Problem requirements »
In your copy, each record should read exactly as it does below, and no pictures should be present.

Data under study »
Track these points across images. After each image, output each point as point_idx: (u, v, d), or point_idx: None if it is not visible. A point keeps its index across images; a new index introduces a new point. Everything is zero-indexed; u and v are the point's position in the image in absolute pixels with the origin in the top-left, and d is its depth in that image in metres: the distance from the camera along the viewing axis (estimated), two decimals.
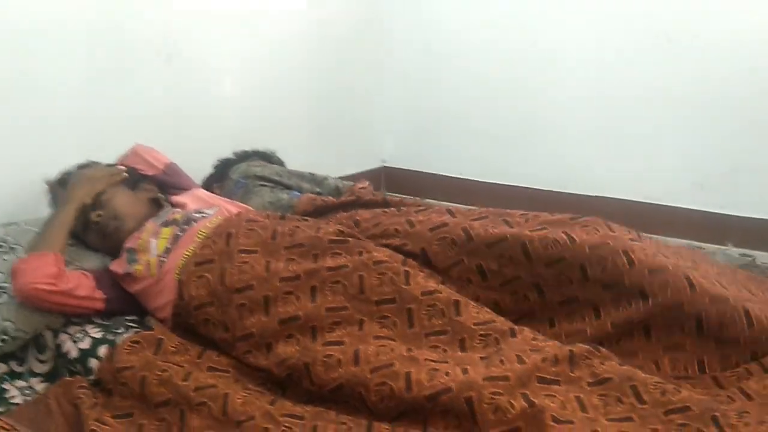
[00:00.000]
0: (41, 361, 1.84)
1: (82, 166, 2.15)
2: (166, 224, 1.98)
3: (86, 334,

Answer below »
Track these points across images. After each image, output each point as point_idx: (u, v, d), or point_idx: None if it is not visible. A point keeps its index across images; a new index introduces a new point. Everything is zero-indexed; u and v are the point's position in the image in absolute pixels with the origin in the top-left, and d is its depth in that image in metres: the distance from the camera along the viewing axis (estimated), two decimals.
[00:00.000]
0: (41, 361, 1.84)
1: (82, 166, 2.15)
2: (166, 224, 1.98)
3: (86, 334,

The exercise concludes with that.